Dear all,
Has anyone worked with BD Rhapsody single cell data before?
I'm sure there are other alternatives with Dropseqpipe and others, but has anyone found a decent solution for these data? Their library design does not seem that simple either with variable bases in the V2 scheme. https://teichlab.github.io/scg_lib_structs/methods_html/BD_Rhapsody.html
Thanks
Edit: so local usage is possible, as LChart says below.

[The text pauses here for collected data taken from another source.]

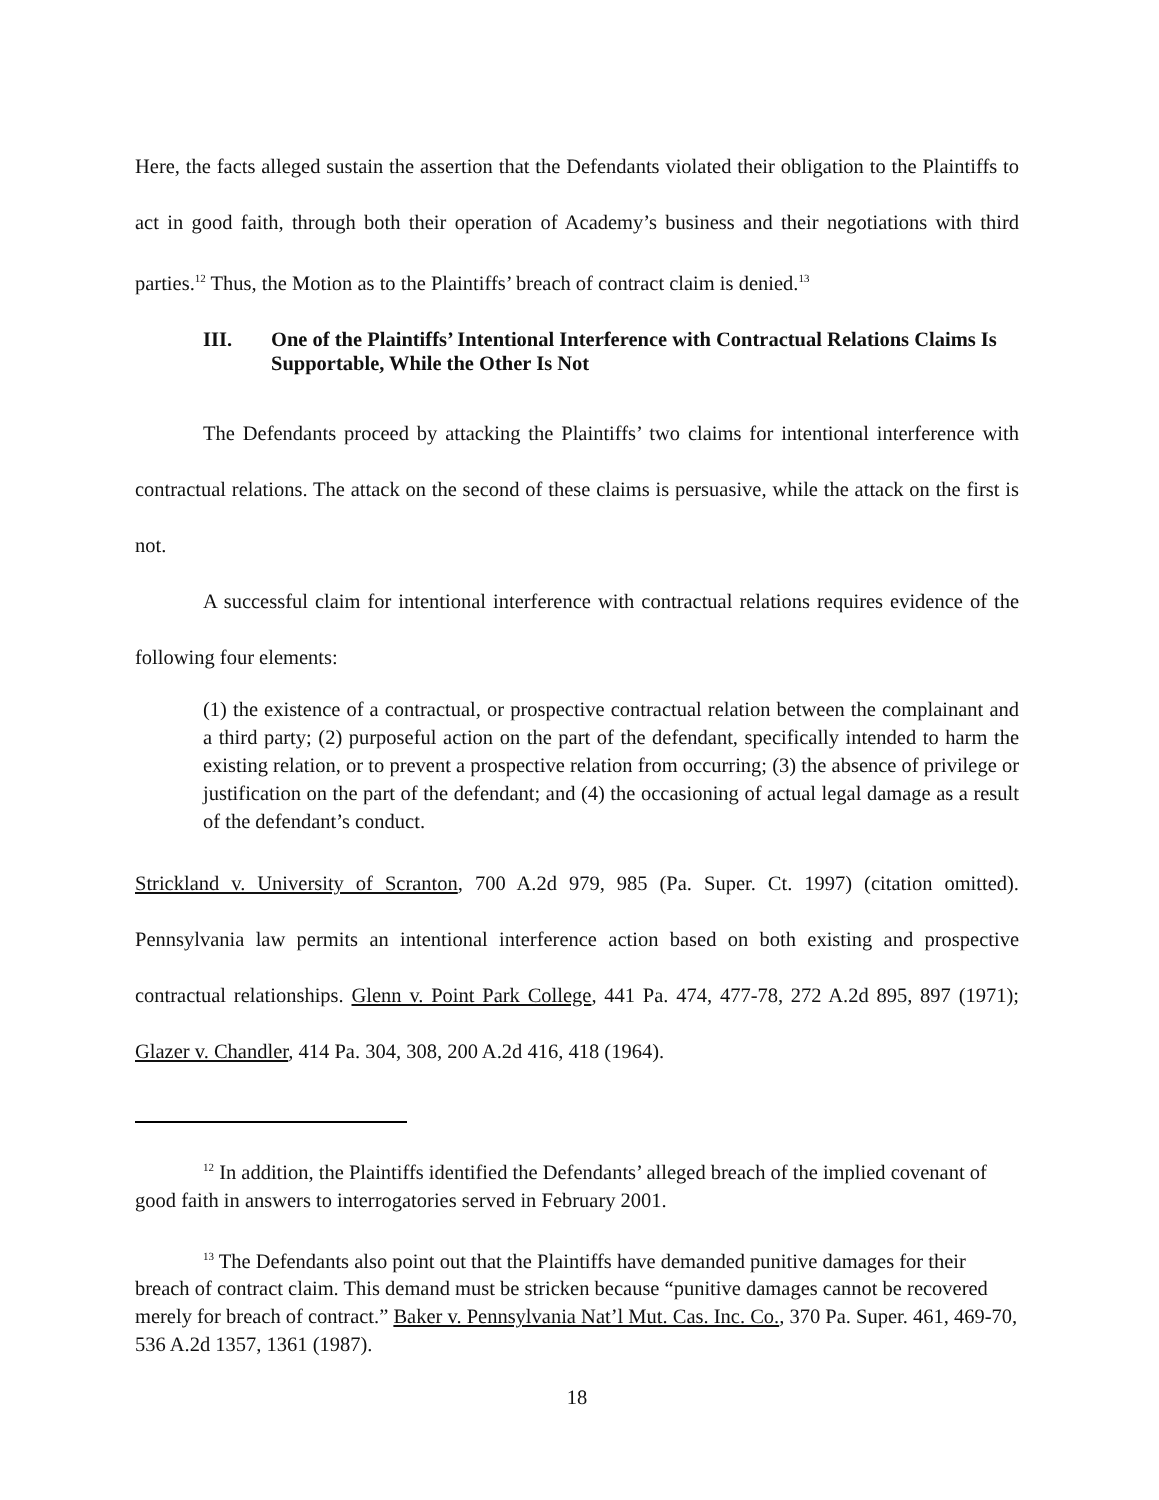Here, the facts alleged sustain the assertion that the Defendants violated their obligation to the Plaintiffs to act in good faith, through both their operation of Academy’s business and their negotiations with third parties.<sup>12</sup> Thus, the Motion as to the Plaintiffs’ breach of contract claim is denied.<sup>13</sup>
III. One of the Plaintiffs’ Intentional Interference with Contractual Relations Claims Is Supportable, While the Other Is Not
The Defendants proceed by attacking the Plaintiffs’ two claims for intentional interference with contractual relations. The attack on the second of these claims is persuasive, while the attack on the first is not.
A successful claim for intentional interference with contractual relations requires evidence of the following four elements:
(1) the existence of a contractual, or prospective contractual relation between the complainant and a third party; (2) purposeful action on the part of the defendant, specifically intended to harm the existing relation, or to prevent a prospective relation from occurring; (3) the absence of privilege or justification on the part of the defendant; and (4) the occasioning of actual legal damage as a result of the defendant’s conduct.
Strickland v. University of Scranton, 700 A.2d 979, 985 (Pa. Super. Ct. 1997) (citation omitted). Pennsylvania law permits an intentional interference action based on both existing and prospective contractual relationships. Glenn v. Point Park College, 441 Pa. 474, 477-78, 272 A.2d 895, 897 (1971); Glazer v. Chandler, 414 Pa. 304, 308, 200 A.2d 416, 418 (1964).
<sup>12</sup> In addition, the Plaintiffs identified the Defendants’ alleged breach of the implied covenant of good faith in answers to interrogatories served in February 2001.
<sup>13</sup> The Defendants also point out that the Plaintiffs have demanded punitive damages for their breach of contract claim. This demand must be stricken because “punitive damages cannot be recovered merely for breach of contract.” Baker v. Pennsylvania Nat’l Mut. Cas. Inc. Co., 370 Pa. Super. 461, 469-70, 536 A.2d 1357, 1361 (1987).
18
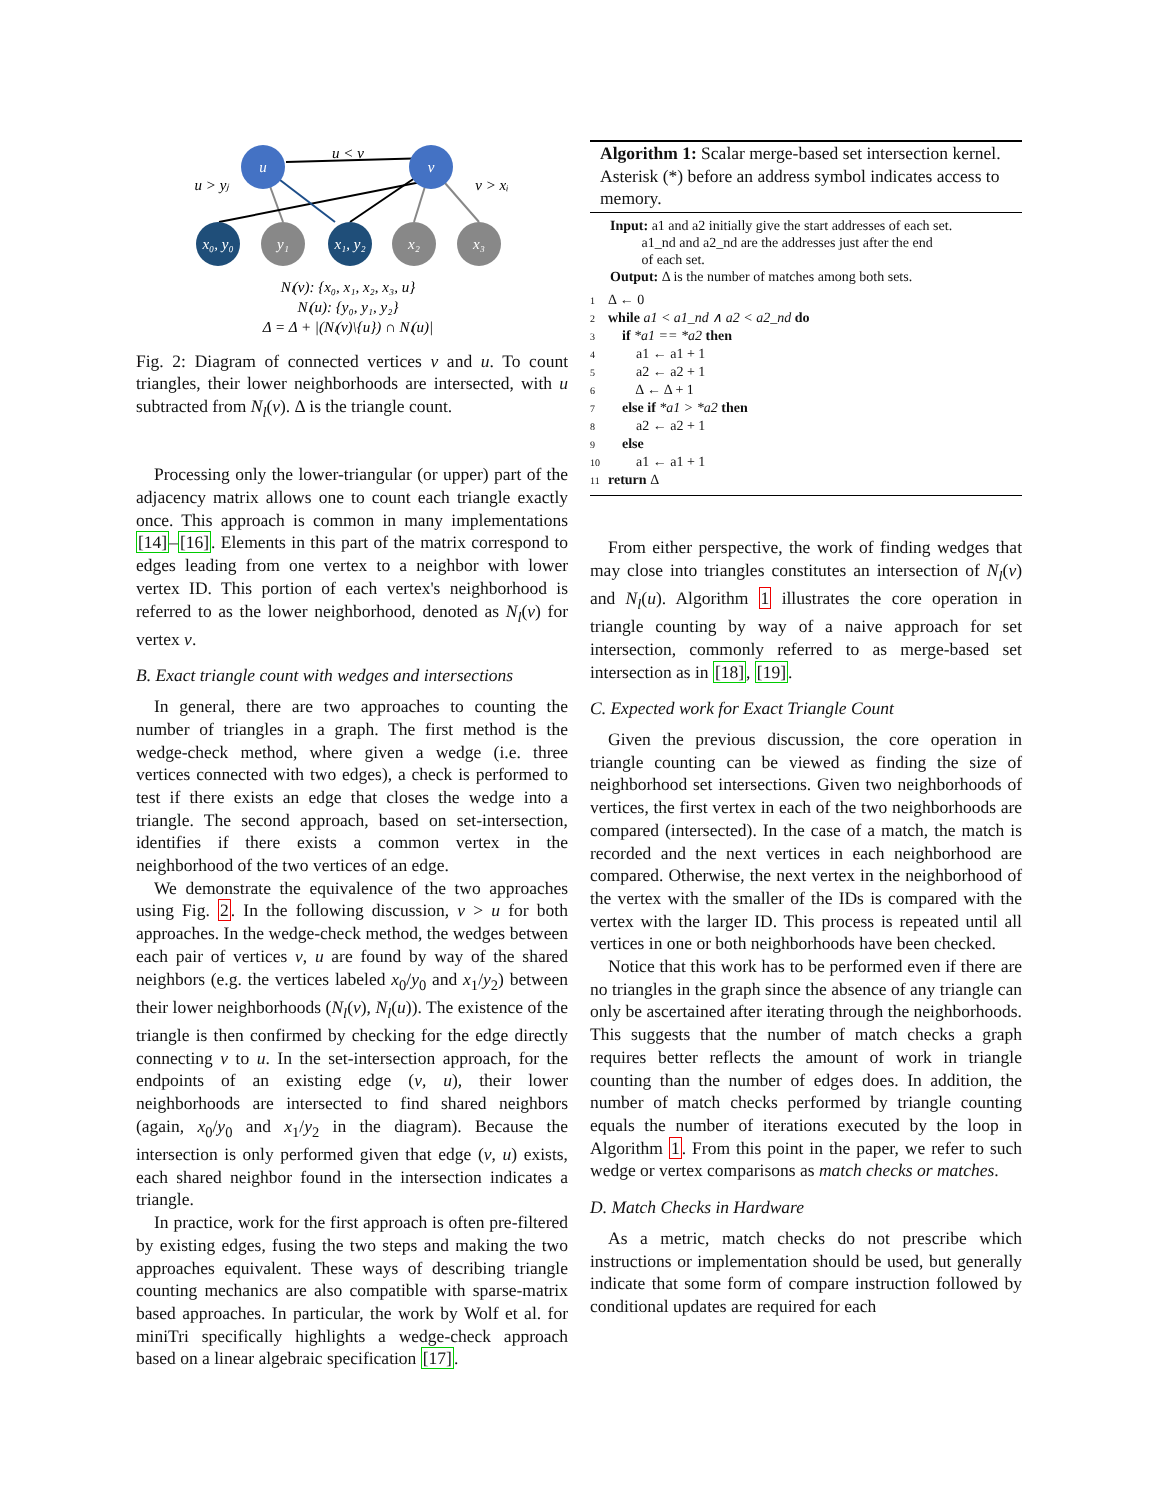u
v
x₀, y₀
y₁
x₁, y₂
x₂
x₃
u < v
u > yⱼ
v > xᵢ
Nₗ(v): {x₀, x₁, x₂, x₃, u}
Nₗ(u): {y₀, y₁, y₂}
Δ = Δ + |(Nₗ(v)\{u}) ∩ Nₗ(u)|
Fig. 2: Diagram of connected vertices v and u. To count triangles, their lower neighborhoods are intersected, with u subtracted from N<sub>l</sub>(v). Δ is the triangle count.
Processing only the lower-triangular (or upper) part of the adjacency matrix allows one to count each triangle exactly once. This approach is common in many implementations [14]–[16]. Elements in this part of the matrix correspond to edges leading from one vertex to a neighbor with lower vertex ID. This portion of each vertex's neighborhood is referred to as the lower neighborhood, denoted as N<sub>l</sub>(v) for vertex v.
B. Exact triangle count with wedges and intersections
In general, there are two approaches to counting the number of triangles in a graph. The first method is the wedge-check method, where given a wedge (i.e. three vertices connected with two edges), a check is performed to test if there exists an edge that closes the wedge into a triangle. The second approach, based on set-intersection, identifies if there exists a common vertex in the neighborhood of the two vertices of an edge.
We demonstrate the equivalence of the two approaches using Fig. 2. In the following discussion, v > u for both approaches. In the wedge-check method, the wedges between each pair of vertices v, u are found by way of the shared neighbors (e.g. the vertices labeled x<sub>0</sub>/y<sub>0</sub> and x<sub>1</sub>/y<sub>2</sub>) between their lower neighborhoods (N<sub>l</sub>(v), N<sub>l</sub>(u)). The existence of the triangle is then confirmed by checking for the edge directly connecting v to u. In the set-intersection approach, for the endpoints of an existing edge (v, u), their lower neighborhoods are intersected to find shared neighbors (again, x<sub>0</sub>/y<sub>0</sub> and x<sub>1</sub>/y<sub>2</sub> in the diagram). Because the intersection is only performed given that edge (v, u) exists, each shared neighbor found in the intersection indicates a triangle.
In practice, work for the first approach is often pre-filtered by existing edges, fusing the two steps and making the two approaches equivalent. These ways of describing triangle counting mechanics are also compatible with sparse-matrix based approaches. In particular, the work by Wolf et al. for miniTri specifically highlights a wedge-check approach based on a linear algebraic specification [17].
Algorithm 1: Scalar merge-based set intersection kernel. Asterisk (*) before an address symbol indicates access to memory.
Input: a1 and a2 initially give the start addresses of each set.
a1_nd and a2_nd are the addresses just after the end
of each set.
Output: Δ is the number of matches among both sets.
1 Δ ← 0
2 while a1 < a1_nd ∧ a2 < a2_nd do
3 if *a1 == *a2 then
4 a1 ← a1 + 1
5 a2 ← a2 + 1
6 Δ ← Δ + 1
7 else if *a1 > *a2 then
8 a2 ← a2 + 1
9 else
10 a1 ← a1 + 1
11 return Δ
From either perspective, the work of finding wedges that may close into triangles constitutes an intersection of N<sub>l</sub>(v) and N<sub>l</sub>(u). Algorithm 1 illustrates the core operation in triangle counting by way of a naive approach for set intersection, commonly referred to as merge-based set intersection as in [18], [19].
C. Expected work for Exact Triangle Count
Given the previous discussion, the core operation in triangle counting can be viewed as finding the size of neighborhood set intersections. Given two neighborhoods of vertices, the first vertex in each of the two neighborhoods are compared (intersected). In the case of a match, the match is recorded and the next vertices in each neighborhood are compared. Otherwise, the next vertex in the neighborhood of the vertex with the smaller of the IDs is compared with the vertex with the larger ID. This process is repeated until all vertices in one or both neighborhoods have been checked.
Notice that this work has to be performed even if there are no triangles in the graph since the absence of any triangle can only be ascertained after iterating through the neighborhoods. This suggests that the number of match checks a graph requires better reflects the amount of work in triangle counting than the number of edges does. In addition, the number of match checks performed by triangle counting equals the number of iterations executed by the loop in Algorithm 1. From this point in the paper, we refer to such wedge or vertex comparisons as match checks or matches.
D. Match Checks in Hardware
As a metric, match checks do not prescribe which instructions or implementation should be used, but generally indicate that some form of compare instruction followed by conditional updates are required for each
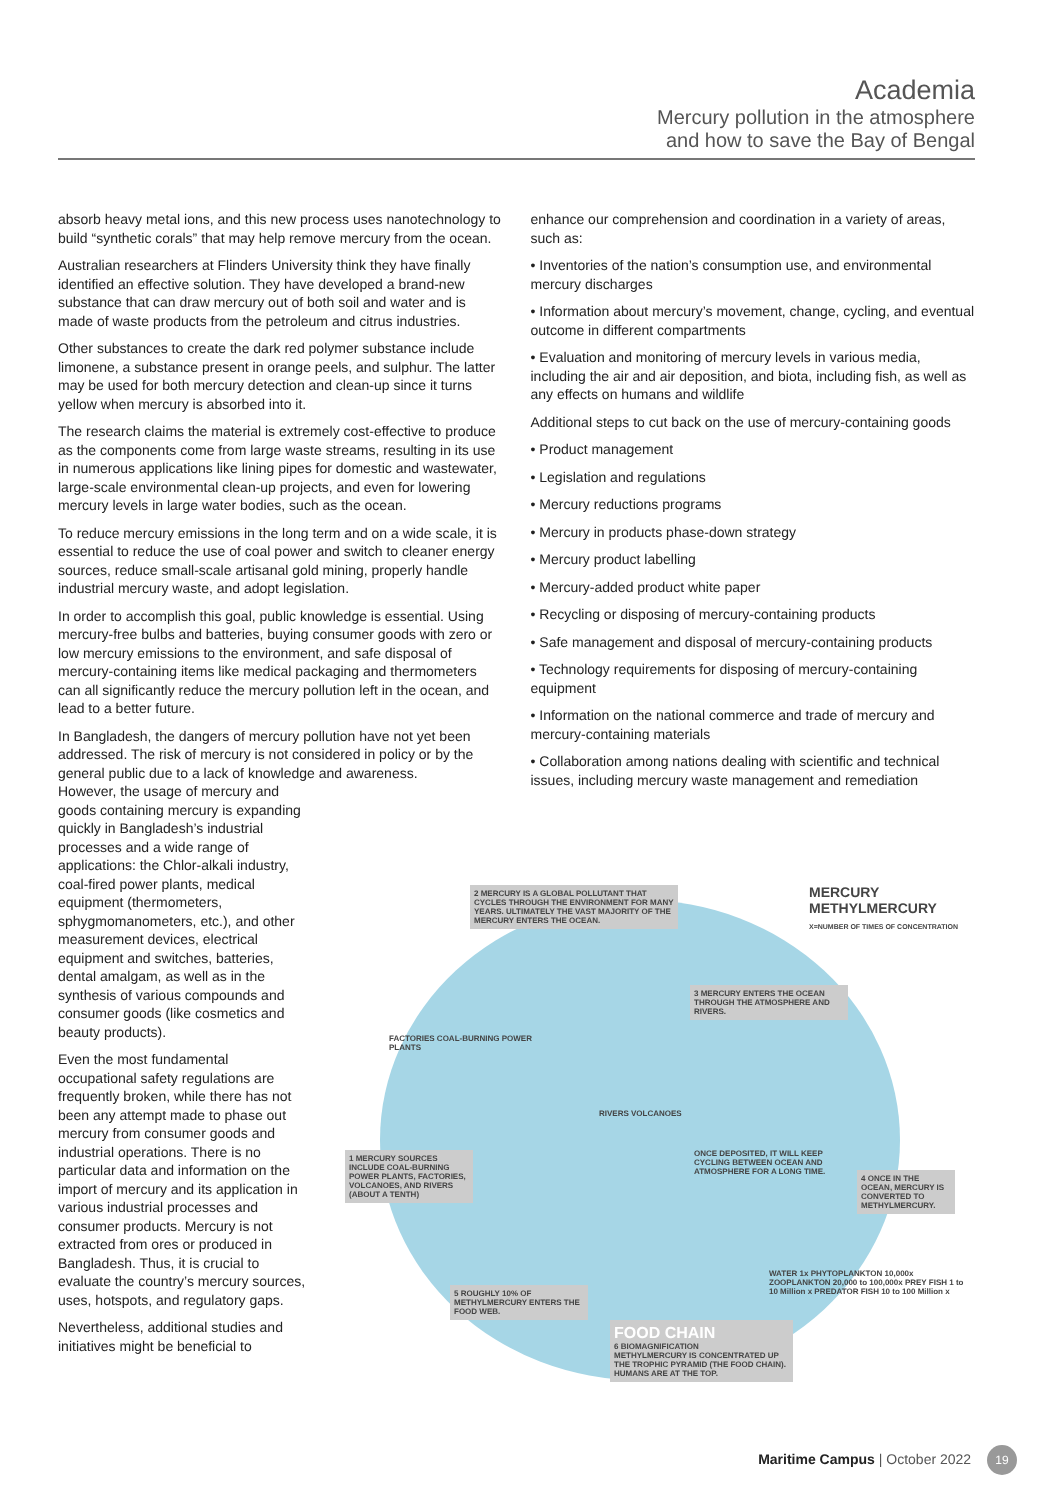Academia
Mercury pollution in the atmosphere
and how to save the Bay of Bengal
absorb heavy metal ions, and this new process uses nanotechnology to build “synthetic corals” that may help remove mercury from the ocean.
Australian researchers at Flinders University think they have finally identified an effective solution. They have developed a brand-new substance that can draw mercury out of both soil and water and is made of waste products from the petroleum and citrus industries.
Other substances to create the dark red polymer substance include limonene, a substance present in orange peels, and sulphur. The latter may be used for both mercury detection and clean-up since it turns yellow when mercury is absorbed into it.
The research claims the material is extremely cost-effective to produce as the components come from large waste streams, resulting in its use in numerous applications like lining pipes for domestic and wastewater, large-scale environmental clean-up projects, and even for lowering mercury levels in large water bodies, such as the ocean.
To reduce mercury emissions in the long term and on a wide scale, it is essential to reduce the use of coal power and switch to cleaner energy sources, reduce small-scale artisanal gold mining, properly handle industrial mercury waste, and adopt legislation.
In order to accomplish this goal, public knowledge is essential. Using mercury-free bulbs and batteries, buying consumer goods with zero or low mercury emissions to the environment, and safe disposal of mercury-containing items like medical packaging and thermometers can all significantly reduce the mercury pollution left in the ocean, and lead to a better future.
In Bangladesh, the dangers of mercury pollution have not yet been addressed. The risk of mercury is not considered in policy or by the general public due to a lack of knowledge and awareness.
However, the usage of mercury and goods containing mercury is expanding quickly in Bangladesh’s industrial processes and a wide range of applications: the Chlor-alkali industry, coal-fired power plants, medical equipment (thermometers, sphygmomanometers, etc.), and other measurement devices, electrical equipment and switches, batteries, dental amalgam, as well as in the synthesis of various compounds and consumer goods (like cosmetics and beauty products).
Even the most fundamental occupational safety regulations are frequently broken, while there has not been any attempt made to phase out mercury from consumer goods and industrial operations. There is no particular data and information on the import of mercury and its application in various industrial processes and consumer products. Mercury is not extracted from ores or produced in Bangladesh. Thus, it is crucial to evaluate the country’s mercury sources, uses, hotspots, and regulatory gaps.
Nevertheless, additional studies and initiatives might be beneficial to
enhance our comprehension and coordination in a variety of areas, such as:
• Inventories of the nation’s consumption use, and environmental mercury discharges
• Information about mercury’s movement, change, cycling, and eventual outcome in different compartments
• Evaluation and monitoring of mercury levels in various media, including the air and air deposition, and biota, including fish, as well as any effects on humans and wildlife
Additional steps to cut back on the use of mercury-containing goods
• Product management
• Legislation and regulations
• Mercury reductions programs
• Mercury in products phase-down strategy
• Mercury product labelling
• Mercury-added product white paper
• Recycling or disposing of mercury-containing products
• Safe management and disposal of mercury-containing products
• Technology requirements for disposing of mercury-containing equipment
• Information on the national commerce and trade of mercury and mercury-containing materials
• Collaboration among nations dealing with scientific and technical issues, including mercury waste management and remediation
2 MERCURY IS A GLOBAL POLLUTANT THAT CYCLES THROUGH THE ENVIRONMENT FOR MANY YEARS. ULTIMATELY THE VAST MAJORITY OF THE MERCURY ENTERS THE OCEAN.
MERCURY
METHYLMERCURY
X=NUMBER OF TIMES OF CONCENTRATION
3 MERCURY ENTERS THE OCEAN THROUGH THE ATMOSPHERE AND RIVERS.
FACTORIES COAL-BURNING POWER PLANTS
RIVERS VOLCANOES
1 MERCURY SOURCES INCLUDE COAL-BURNING POWER PLANTS, FACTORIES, VOLCANOES, AND RIVERS (ABOUT A TENTH)
ONCE DEPOSITED, IT WILL KEEP CYCLING BETWEEN OCEAN AND ATMOSPHERE FOR A LONG TIME.
4 ONCE IN THE OCEAN, MERCURY IS CONVERTED TO METHYLMERCURY.
WATER 1x PHYTOPLANKTON 10,000x ZOOPLANKTON 20,000 to 100,000x PREY FISH 1 to 10 Million x PREDATOR FISH 10 to 100 Million x
5 ROUGHLY 10% OF METHYLMERCURY ENTERS THE FOOD WEB.
FOOD CHAIN
6 BIOMAGNIFICATION
METHYLMERCURY IS CONCENTRATED UP THE TROPHIC PYRAMID (THE FOOD CHAIN). HUMANS ARE AT THE TOP.
Maritime Campus | October 2022 19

You basically have to install common workflow language CWL using their PDF instruction guide, then download their repository of just yml and cwl files from here https://bitbucket.org/CRSwDev/cwl/src/master/. Then you edit the yaml files to point to your input files (should be easy).
The next step is running with eg
cwl-runner --outdir out1 rhapsody_wta_1.9.1.cwl template_wta_1.9.1.yml
and then experience cryptic CWL errors. I haven't been successful yet, and am not sure if the problem is with the CWL from BD Rhapsody, or the yml syntax from me (which appears valid).
Edit 2- I was successful with the cwl 2.0 version some time ago. Previous versions did not work for me.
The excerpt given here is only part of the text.